If you want to pick some of those propositions and rely upon them, you’d better have independent evidence for their truth (the accurate predictions made by the package isn’t going to count). So rely on that as your evidence, and not on the false package. This is what less wrong people would do.
Barbour is engage more in philosophy than in hard science, and his work is published in either published in poor journals or book form. I could care less whether Eliezer endorse Barbour’s views, if he does. And if he does, then maybe he’d do better to rely upon them than upon QM. If Eliezer does advocate for Barbour’s views, one must wonder why. On the basis of some nice hard scientific evidence? Or on the basis of lots of wishful thinking?
I’m not very interested in getting into a debate about how to properly taxonomize physical theories. That’s irrelevant to any of the points I’ve made, and the debate would be even more irrelevant. Two paragraphs of your response are on this irrelevant subject matter.

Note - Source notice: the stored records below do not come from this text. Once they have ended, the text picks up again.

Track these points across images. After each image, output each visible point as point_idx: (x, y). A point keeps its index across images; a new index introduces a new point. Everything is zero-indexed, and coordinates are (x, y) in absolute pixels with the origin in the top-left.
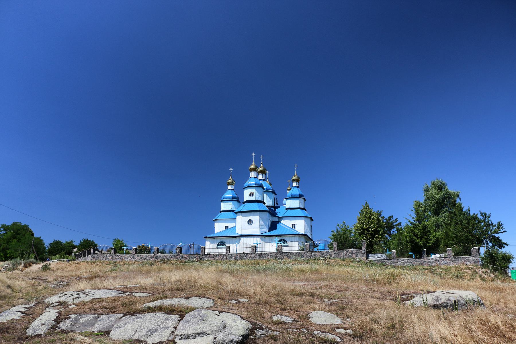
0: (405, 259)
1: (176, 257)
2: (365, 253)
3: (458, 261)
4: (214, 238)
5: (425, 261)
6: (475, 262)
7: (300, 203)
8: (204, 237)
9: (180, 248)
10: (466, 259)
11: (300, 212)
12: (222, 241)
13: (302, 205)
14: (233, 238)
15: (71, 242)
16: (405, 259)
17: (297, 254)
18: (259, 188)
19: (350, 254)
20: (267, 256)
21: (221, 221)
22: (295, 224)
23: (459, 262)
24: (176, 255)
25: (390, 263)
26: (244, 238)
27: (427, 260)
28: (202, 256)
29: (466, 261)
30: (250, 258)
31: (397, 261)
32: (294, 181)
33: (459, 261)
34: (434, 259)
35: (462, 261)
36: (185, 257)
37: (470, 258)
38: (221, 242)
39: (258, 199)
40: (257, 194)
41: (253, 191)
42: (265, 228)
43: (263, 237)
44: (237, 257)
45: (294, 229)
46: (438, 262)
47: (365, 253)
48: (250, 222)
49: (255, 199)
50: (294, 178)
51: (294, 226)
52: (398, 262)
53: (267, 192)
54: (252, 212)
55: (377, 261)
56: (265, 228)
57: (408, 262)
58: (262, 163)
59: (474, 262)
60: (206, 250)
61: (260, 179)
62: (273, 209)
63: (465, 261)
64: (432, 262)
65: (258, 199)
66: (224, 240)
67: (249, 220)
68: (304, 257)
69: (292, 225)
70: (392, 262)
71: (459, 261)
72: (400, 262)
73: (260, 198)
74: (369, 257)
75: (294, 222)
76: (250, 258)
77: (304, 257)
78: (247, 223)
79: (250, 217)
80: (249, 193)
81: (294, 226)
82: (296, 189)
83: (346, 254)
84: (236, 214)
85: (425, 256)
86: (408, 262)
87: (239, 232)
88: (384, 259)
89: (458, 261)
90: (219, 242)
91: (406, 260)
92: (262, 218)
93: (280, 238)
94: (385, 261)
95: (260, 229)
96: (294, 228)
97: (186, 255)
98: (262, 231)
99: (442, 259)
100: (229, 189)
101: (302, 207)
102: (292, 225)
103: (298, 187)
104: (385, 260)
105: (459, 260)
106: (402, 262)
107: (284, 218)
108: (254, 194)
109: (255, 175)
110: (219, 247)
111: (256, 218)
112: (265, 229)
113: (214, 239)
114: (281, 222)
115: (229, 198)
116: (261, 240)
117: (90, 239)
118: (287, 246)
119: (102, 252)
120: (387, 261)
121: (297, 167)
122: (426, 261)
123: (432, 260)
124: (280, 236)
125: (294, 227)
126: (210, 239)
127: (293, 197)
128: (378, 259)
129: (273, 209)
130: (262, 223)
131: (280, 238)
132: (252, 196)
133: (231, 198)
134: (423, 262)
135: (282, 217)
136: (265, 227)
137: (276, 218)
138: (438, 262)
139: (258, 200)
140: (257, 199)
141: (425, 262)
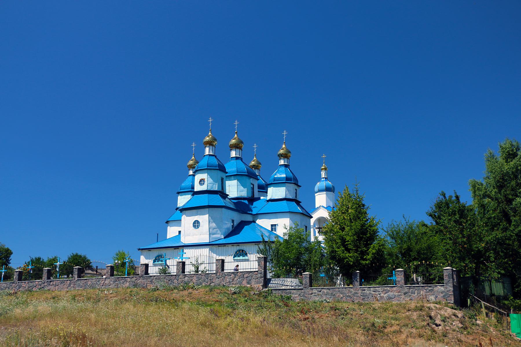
0: (323, 288)
1: (13, 286)
2: (261, 277)
3: (415, 294)
4: (149, 249)
5: (357, 293)
6: (444, 296)
7: (287, 191)
8: (139, 249)
9: (18, 272)
10: (429, 290)
11: (284, 206)
12: (160, 254)
13: (290, 193)
14: (175, 249)
15: (55, 258)
16: (323, 288)
17: (164, 278)
18: (212, 170)
19: (239, 278)
20: (125, 283)
21: (174, 223)
22: (276, 225)
23: (416, 295)
24: (13, 283)
25: (299, 295)
26: (188, 249)
27: (360, 291)
28: (44, 284)
29: (428, 294)
30: (103, 285)
31: (310, 292)
32: (281, 156)
33: (416, 293)
34: (371, 288)
35: (421, 293)
36: (23, 285)
37: (436, 289)
38: (158, 256)
39: (212, 188)
40: (211, 180)
41: (204, 176)
42: (218, 233)
43: (214, 247)
44: (87, 284)
45: (274, 232)
46: (379, 294)
47: (261, 277)
48: (196, 224)
49: (206, 189)
50: (281, 152)
51: (274, 226)
52: (312, 294)
53: (237, 176)
54: (199, 209)
55: (280, 291)
56: (218, 233)
57: (327, 294)
58: (236, 133)
59: (442, 295)
60: (226, 265)
61: (233, 156)
62: (246, 202)
63: (427, 294)
64: (369, 295)
65: (212, 188)
66: (163, 252)
67: (196, 221)
68: (174, 283)
69: (272, 225)
70: (302, 294)
71: (416, 293)
72: (315, 293)
73: (216, 186)
74: (270, 285)
75: (274, 221)
76: (103, 285)
77: (174, 283)
78: (192, 226)
79: (197, 216)
80: (199, 180)
81: (274, 226)
82: (283, 168)
83: (233, 280)
84: (181, 212)
85: (357, 284)
86: (327, 294)
87: (185, 240)
88: (293, 288)
89: (415, 294)
90: (156, 255)
91: (325, 291)
92: (212, 219)
93: (238, 248)
94: (292, 291)
95: (210, 234)
96: (275, 231)
97: (24, 283)
98: (213, 238)
99: (385, 290)
100: (190, 175)
101: (291, 197)
102: (272, 225)
103: (286, 166)
104: (291, 291)
105: (416, 291)
106: (318, 295)
107: (260, 216)
108: (206, 180)
109: (211, 151)
110: (156, 263)
111: (204, 219)
112: (218, 234)
113: (150, 251)
114: (256, 222)
115: (188, 189)
116: (211, 252)
117: (81, 253)
118: (248, 260)
119: (97, 272)
120: (295, 291)
121: (212, 121)
122: (358, 292)
123: (368, 291)
124: (238, 245)
125: (275, 228)
126: (145, 252)
127: (277, 183)
128: (284, 288)
129: (246, 202)
130: (214, 225)
131: (238, 248)
132: (203, 184)
133: (190, 189)
134: (353, 294)
135: (257, 214)
136: (219, 232)
137: (249, 216)
138: (379, 294)
139: (212, 189)
140: (209, 189)
141: (356, 295)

It is perfectly acceptable for me to bundle the whole of QM into one proposition, if Eliezer is baselessly relying upon QM. If Eliezer wants to rely on something OTHER than QM, then he can. Something OTHER than QM would be a part of the theory (but not the whole of the theory), or something else like a theory of quantum gravity. If he wants to rely on those things, fine. Then we’ll see what the evidence is for what he relies upon. What, for example, is the evidence for treating Barbour’s odd-ball theories to be more likely true than, say, a fixed-foliation quantum gravity? Well, there isn’t really much evidence. Bad Eliezer.

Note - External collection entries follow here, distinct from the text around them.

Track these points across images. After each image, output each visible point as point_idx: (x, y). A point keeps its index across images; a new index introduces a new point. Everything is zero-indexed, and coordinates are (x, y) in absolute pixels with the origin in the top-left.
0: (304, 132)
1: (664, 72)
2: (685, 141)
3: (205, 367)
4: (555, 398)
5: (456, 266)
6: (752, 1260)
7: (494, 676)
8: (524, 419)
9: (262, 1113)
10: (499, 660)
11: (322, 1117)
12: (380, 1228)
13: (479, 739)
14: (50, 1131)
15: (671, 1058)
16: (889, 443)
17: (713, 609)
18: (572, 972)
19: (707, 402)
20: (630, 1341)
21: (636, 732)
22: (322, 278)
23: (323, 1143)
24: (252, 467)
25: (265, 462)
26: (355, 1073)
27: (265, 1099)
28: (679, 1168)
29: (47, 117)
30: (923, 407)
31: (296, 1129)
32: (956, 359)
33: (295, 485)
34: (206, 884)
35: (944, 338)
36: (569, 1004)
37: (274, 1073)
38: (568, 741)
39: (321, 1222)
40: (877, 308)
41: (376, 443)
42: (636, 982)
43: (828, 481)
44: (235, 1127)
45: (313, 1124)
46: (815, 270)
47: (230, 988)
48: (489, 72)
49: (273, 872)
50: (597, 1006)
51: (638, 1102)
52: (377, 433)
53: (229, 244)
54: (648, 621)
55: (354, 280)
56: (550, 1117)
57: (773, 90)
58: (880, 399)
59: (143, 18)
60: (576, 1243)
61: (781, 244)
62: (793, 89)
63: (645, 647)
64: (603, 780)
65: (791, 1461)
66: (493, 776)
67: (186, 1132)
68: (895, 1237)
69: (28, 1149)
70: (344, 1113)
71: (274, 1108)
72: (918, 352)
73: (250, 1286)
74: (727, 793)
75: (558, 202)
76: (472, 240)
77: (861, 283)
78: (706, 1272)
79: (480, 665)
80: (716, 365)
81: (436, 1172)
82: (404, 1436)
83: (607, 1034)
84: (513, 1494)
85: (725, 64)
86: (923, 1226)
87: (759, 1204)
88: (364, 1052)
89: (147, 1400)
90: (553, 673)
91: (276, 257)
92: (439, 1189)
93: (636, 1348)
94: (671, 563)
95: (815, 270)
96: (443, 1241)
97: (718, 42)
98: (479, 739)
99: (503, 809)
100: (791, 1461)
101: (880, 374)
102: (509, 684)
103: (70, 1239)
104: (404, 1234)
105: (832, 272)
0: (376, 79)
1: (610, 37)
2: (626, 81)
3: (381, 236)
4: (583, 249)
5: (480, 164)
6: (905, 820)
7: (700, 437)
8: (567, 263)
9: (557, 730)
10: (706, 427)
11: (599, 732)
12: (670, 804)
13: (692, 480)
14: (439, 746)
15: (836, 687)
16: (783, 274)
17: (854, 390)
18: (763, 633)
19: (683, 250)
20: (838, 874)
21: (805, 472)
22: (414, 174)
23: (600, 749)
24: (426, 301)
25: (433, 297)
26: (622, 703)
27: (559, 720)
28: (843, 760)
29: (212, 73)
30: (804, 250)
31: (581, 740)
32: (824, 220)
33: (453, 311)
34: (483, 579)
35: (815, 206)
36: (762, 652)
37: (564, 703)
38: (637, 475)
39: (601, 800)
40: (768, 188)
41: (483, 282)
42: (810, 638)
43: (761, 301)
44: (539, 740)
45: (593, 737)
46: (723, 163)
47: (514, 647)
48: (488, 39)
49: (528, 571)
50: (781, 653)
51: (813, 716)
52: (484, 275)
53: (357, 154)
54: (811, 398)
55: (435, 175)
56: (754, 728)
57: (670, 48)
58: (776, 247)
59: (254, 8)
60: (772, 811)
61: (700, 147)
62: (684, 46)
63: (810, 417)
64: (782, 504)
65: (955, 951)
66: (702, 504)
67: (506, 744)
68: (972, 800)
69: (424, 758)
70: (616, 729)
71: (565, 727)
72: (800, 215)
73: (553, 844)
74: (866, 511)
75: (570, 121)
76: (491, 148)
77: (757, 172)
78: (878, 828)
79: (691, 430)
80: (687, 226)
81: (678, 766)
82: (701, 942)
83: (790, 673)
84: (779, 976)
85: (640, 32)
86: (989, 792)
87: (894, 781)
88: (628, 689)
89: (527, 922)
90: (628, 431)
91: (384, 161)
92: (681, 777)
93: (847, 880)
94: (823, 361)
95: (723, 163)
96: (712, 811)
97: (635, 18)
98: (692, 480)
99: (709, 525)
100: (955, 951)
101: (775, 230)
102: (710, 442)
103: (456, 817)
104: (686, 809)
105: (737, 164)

Your last comment is well worth remarking on. By “very probably false”, I roughly meant that there is a 50% probability that it is false. If there is a 50% epistemic probability that P is false, and your belief that Q is based solely upon your belief that P, then you are irrational if you believe that Q.
You know, I made a mistake at the beginning of this discussion, by conceding your premise that QM and GR are inconsistent. I should have just asked to see the proof.

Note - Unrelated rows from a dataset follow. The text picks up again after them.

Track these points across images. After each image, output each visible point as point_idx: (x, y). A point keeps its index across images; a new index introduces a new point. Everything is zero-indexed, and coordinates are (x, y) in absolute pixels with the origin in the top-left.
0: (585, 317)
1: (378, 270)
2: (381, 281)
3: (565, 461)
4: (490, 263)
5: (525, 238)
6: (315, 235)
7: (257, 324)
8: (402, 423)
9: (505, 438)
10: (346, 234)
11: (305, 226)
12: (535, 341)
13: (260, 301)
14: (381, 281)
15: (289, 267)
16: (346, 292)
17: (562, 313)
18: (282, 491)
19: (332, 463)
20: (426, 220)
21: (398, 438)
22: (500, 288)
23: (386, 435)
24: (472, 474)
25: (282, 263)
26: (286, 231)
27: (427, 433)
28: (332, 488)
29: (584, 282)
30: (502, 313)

Usually when people say this, they mean that applying the techniques of perturbative quantum field theory (the techniques which produce Feynman diagams) to general relativity gives rise to an unpredictive theory, because there are infinitely many undetermined quantities associated with higher-order terms in the expansion. The philosophy of renormalization is that you measure such quantities and use them to define the renormalized theory, but that this only makes sense when there are finitely many such quantities.
However, there’s still no proof that this is true for general relativity. There is a research program, “asymptotic safety”, which hopes to find evidence that only finitely many quantities are needed after all. I am skeptical, even though a physicist as good as Steven Weinberg is interested, and as I said, no proof exists. Meanwhile, it does look as if d=4 N=8 supergravity is perturbatively finite. That is a general-relativistic theory—it contains Einstein gravity, coupled to other fields. Although it is perturbatively finite term by term, the Feynman expansion probably doesn’t converge, in which case there need to be other contributions, and most likely N=8 supergravity should be considered a limit of string theory.
Anyway, the bad behavior of general relativity when it is treated using the simplest methods of quantum field theory is by far the main reason that people have for talking about QM and GR as inconsistent, and it’s a theoretical opinion from several decades ago, that is not borne out by more recent developments. If that’s your reason for asserting that QM and GR are inconsistent, I am prepared to rebut that point in as much detail as you wish. If you have some other reason for asserting that they are inconsistent, let’s hear it.